Instructions to follow:
Pull every line that holds the word "Auto" from the entries.

-- Recorded data follows --

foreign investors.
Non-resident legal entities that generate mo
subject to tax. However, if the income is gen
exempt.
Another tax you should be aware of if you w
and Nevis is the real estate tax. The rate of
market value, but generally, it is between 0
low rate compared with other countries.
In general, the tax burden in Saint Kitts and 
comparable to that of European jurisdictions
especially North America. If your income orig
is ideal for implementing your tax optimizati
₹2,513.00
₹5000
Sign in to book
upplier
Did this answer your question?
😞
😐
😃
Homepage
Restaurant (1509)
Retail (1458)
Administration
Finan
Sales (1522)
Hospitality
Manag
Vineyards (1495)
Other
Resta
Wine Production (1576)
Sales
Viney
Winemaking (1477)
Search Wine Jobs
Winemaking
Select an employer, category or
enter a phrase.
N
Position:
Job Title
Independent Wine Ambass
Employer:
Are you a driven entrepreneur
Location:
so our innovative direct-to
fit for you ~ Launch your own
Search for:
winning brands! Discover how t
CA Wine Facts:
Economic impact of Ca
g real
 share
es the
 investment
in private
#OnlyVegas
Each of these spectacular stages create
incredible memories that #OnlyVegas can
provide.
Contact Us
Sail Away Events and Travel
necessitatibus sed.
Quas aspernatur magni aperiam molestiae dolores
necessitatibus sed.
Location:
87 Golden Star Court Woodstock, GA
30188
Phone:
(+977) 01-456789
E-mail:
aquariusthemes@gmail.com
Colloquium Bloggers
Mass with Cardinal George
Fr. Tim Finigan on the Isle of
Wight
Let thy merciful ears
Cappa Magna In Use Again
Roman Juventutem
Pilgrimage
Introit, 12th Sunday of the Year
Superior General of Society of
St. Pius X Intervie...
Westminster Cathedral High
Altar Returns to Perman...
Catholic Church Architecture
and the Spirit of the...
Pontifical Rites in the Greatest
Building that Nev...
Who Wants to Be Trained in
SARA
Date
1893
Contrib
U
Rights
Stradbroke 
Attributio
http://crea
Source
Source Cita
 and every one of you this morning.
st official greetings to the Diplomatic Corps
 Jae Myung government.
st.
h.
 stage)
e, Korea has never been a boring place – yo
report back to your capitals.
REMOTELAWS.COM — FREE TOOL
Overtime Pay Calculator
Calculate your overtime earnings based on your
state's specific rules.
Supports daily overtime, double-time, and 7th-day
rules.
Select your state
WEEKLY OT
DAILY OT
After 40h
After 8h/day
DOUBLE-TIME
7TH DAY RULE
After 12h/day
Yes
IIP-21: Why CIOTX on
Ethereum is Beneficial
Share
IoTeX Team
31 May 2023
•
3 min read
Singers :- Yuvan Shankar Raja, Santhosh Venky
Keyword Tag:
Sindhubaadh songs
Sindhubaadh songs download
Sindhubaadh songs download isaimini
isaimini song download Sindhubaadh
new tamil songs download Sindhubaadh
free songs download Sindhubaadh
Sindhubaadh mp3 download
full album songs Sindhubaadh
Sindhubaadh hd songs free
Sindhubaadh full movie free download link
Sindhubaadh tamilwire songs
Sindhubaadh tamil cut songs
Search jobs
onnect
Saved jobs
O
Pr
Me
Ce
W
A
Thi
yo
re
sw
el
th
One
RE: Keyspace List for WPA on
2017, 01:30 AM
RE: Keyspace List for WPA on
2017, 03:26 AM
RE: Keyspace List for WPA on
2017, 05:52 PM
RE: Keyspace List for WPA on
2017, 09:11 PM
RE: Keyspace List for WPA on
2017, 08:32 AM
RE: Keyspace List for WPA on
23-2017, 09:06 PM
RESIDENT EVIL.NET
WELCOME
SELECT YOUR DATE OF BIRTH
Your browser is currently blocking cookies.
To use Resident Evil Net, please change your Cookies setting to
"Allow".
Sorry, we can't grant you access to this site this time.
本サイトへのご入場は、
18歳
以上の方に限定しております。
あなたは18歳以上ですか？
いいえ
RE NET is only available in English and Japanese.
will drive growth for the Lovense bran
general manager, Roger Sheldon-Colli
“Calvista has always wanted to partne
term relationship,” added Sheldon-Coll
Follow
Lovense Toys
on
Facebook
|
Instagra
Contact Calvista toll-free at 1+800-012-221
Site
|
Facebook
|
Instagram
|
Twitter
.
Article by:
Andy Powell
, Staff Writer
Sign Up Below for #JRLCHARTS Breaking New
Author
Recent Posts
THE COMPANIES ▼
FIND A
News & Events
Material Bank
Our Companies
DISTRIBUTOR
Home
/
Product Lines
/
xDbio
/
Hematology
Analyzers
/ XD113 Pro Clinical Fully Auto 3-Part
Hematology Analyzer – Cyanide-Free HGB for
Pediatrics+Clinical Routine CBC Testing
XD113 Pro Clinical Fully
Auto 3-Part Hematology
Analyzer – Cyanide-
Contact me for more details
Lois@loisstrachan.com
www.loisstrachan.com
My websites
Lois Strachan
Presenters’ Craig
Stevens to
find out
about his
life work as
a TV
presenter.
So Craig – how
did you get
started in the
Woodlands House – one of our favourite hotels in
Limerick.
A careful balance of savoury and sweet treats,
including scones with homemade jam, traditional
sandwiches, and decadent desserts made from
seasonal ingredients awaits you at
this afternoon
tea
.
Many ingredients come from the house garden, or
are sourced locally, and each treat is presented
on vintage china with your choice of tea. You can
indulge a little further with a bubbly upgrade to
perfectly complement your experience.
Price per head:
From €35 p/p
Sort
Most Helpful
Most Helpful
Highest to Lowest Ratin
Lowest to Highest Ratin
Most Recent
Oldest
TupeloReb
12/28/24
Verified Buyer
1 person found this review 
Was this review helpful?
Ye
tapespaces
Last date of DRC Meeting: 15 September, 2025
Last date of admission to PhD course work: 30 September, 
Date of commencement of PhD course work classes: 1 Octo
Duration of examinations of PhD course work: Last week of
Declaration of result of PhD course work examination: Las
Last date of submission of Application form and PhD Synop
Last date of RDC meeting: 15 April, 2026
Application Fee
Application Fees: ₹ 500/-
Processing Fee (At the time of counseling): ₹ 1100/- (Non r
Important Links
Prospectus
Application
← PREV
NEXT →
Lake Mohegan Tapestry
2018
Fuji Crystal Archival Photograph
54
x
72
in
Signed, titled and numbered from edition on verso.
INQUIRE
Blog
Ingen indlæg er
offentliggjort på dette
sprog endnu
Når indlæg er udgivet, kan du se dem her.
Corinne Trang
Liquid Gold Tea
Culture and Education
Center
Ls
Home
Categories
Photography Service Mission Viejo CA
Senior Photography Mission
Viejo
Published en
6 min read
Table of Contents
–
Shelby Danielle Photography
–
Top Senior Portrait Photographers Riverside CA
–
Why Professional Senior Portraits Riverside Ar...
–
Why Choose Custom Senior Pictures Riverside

-- Recorded data concluded --

Task solution:
/ XD113 Pro Clinical Fully Auto 3-Part
Auto 3-Part Hematology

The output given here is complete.